Given that: $$G_1\subseteq G_2\subseteq G_3\subseteq \dots\subseteq G_n \subseteq G_{n+1}\subseteq \cdots$$ are all simple groups. Prove that $$G=\bigcup_{n=1}^{\infty}G_n$$ is also a simple group.
So first of all, I proved that $G$ is a group, there wasn't too much work to do there, but how can I prove that $G$ is simple?
thank you in advance.
On
A group $H$ is simple if, and only if, every non-trivial group homomorphism $H\to H'$, into any group $H'$, is injective.
So, let $\psi :G\to H'$ be a non-injective homomorphism, and suppose that $\psi (g_1)=\psi (g_2)$, with $g_1\ne g_2$. By the construction of $G$, we have that $g_1,g_2\in G_k$ for all $k>k_0$, and that $\psi \mid _{G_k}:G_k\to H'$ is a homomorphism, where $k_0$ is some natural number.
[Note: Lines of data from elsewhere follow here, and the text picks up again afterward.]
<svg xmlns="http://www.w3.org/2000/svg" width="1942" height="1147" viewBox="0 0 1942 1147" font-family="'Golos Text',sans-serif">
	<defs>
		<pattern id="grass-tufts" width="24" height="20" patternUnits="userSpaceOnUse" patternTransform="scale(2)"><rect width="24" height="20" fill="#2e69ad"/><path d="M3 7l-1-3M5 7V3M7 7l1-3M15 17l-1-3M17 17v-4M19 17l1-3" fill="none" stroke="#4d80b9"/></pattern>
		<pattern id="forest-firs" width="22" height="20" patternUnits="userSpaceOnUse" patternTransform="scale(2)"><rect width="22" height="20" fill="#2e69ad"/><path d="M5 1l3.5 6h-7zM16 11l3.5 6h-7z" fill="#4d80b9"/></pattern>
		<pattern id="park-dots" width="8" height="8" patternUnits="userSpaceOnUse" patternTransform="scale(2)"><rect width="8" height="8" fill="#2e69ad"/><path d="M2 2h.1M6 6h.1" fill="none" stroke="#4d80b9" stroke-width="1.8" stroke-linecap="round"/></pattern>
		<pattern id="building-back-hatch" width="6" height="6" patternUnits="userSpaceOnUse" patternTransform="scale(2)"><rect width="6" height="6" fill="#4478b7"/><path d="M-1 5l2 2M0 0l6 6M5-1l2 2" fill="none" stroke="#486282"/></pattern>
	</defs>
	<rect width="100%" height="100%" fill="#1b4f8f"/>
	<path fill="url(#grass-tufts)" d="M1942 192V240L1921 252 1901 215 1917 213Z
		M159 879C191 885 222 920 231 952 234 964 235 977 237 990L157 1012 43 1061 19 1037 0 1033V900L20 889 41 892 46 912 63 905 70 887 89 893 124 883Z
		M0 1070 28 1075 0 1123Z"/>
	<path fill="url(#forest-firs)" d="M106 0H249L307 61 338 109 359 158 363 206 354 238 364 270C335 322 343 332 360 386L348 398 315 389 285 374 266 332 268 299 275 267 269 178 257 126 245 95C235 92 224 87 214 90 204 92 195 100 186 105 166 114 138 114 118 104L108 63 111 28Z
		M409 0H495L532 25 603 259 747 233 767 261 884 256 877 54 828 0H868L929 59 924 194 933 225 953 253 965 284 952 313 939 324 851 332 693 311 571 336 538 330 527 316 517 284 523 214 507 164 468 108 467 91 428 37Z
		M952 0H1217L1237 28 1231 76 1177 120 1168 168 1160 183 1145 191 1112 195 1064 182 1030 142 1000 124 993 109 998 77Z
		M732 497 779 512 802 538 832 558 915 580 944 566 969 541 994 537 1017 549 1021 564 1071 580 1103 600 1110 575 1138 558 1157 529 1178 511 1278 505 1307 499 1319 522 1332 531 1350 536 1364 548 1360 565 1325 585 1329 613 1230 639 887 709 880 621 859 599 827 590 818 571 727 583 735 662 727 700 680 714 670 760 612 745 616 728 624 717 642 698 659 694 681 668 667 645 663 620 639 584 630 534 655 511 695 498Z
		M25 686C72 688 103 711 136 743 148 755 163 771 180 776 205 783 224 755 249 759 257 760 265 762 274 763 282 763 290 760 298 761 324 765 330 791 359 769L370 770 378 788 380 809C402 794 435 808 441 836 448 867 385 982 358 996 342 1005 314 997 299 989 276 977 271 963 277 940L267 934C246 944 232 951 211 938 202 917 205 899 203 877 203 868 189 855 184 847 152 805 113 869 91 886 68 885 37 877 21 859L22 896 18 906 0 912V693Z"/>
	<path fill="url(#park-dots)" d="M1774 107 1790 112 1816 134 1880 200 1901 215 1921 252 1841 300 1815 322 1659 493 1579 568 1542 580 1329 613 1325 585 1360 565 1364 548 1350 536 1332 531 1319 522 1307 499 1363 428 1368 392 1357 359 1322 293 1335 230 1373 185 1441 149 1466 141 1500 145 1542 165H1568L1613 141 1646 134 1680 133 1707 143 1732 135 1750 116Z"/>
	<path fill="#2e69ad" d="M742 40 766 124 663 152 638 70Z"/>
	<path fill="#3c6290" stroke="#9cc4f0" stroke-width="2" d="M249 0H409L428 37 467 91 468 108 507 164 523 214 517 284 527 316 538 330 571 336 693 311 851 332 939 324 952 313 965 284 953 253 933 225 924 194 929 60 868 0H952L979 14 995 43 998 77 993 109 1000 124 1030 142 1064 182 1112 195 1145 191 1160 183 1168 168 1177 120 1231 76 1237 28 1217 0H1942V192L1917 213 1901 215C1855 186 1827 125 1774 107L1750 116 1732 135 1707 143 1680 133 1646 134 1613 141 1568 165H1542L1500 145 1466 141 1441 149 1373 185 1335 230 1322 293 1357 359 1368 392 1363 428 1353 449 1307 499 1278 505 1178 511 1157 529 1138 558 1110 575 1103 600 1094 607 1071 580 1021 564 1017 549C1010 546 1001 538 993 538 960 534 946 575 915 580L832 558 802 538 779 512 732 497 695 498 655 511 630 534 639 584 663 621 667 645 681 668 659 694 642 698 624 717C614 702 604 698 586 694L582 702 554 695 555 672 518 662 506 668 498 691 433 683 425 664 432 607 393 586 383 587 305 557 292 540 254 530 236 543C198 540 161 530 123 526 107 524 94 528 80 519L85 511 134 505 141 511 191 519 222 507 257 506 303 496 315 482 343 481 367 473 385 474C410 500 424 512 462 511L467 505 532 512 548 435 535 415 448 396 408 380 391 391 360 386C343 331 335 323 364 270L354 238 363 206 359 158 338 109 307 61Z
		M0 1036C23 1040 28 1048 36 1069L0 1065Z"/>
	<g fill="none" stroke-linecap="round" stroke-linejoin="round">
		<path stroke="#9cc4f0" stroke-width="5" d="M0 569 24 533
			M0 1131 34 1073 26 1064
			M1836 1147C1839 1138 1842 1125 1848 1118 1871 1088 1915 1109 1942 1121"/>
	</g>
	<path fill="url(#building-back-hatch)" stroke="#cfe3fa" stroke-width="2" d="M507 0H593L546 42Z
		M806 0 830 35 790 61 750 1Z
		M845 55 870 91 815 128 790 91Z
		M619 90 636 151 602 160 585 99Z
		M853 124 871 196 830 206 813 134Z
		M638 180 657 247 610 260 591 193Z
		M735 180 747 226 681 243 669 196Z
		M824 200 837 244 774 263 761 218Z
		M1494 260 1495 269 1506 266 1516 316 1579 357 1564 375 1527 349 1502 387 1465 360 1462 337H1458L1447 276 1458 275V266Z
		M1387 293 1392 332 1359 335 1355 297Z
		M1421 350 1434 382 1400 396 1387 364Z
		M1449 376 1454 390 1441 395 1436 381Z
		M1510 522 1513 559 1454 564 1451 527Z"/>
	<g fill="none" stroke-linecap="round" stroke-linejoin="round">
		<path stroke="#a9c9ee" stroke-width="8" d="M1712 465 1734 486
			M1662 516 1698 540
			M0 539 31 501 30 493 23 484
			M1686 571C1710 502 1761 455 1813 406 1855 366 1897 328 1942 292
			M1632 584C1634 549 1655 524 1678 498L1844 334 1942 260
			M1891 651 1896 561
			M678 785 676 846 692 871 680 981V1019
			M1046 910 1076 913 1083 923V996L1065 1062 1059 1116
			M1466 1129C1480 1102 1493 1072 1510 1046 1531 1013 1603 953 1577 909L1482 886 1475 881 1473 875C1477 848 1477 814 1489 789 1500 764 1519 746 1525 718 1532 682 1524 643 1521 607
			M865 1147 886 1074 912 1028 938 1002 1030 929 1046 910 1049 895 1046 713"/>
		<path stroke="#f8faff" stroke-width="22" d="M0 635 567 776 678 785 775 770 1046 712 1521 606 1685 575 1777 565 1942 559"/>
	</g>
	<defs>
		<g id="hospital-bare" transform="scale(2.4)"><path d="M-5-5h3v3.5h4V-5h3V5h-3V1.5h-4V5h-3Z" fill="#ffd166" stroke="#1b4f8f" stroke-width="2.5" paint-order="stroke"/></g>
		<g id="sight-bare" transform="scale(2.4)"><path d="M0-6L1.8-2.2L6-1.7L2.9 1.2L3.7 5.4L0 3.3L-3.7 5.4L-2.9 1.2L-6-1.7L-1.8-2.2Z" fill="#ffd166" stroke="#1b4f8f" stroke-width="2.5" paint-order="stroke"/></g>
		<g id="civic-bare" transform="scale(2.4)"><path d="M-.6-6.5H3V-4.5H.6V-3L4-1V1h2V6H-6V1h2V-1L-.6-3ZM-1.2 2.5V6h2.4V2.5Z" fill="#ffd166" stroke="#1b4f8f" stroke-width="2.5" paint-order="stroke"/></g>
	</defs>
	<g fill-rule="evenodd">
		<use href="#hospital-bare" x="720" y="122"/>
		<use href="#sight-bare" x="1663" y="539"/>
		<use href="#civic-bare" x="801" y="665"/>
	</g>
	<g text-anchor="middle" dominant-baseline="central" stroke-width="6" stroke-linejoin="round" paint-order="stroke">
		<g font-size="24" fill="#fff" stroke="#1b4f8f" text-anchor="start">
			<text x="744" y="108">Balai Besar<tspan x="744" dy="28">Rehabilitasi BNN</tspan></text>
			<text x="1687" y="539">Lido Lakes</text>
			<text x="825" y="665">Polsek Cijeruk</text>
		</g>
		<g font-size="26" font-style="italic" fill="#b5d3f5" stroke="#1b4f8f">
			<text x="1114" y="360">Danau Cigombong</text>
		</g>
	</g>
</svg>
But then since $G_k$ is simple it follows that $\psi$ is trivial on $G_k$. This is true for all $h>k_0$, and so $\psi $ is trivial on $G$.
Hint:
$$\;1\lneq N\lhd G\;,\;\;N\lneq G\;\implies \exists\;k\in\Bbb N\;\;s.t.\;\;G_k\rlap{\;\,/}\subset N $$
Well, take a peek at $\;G_k\cap N\lhd G_k\;$ . By the above, it must be $\;G_k\cap N=1\;$ and etc.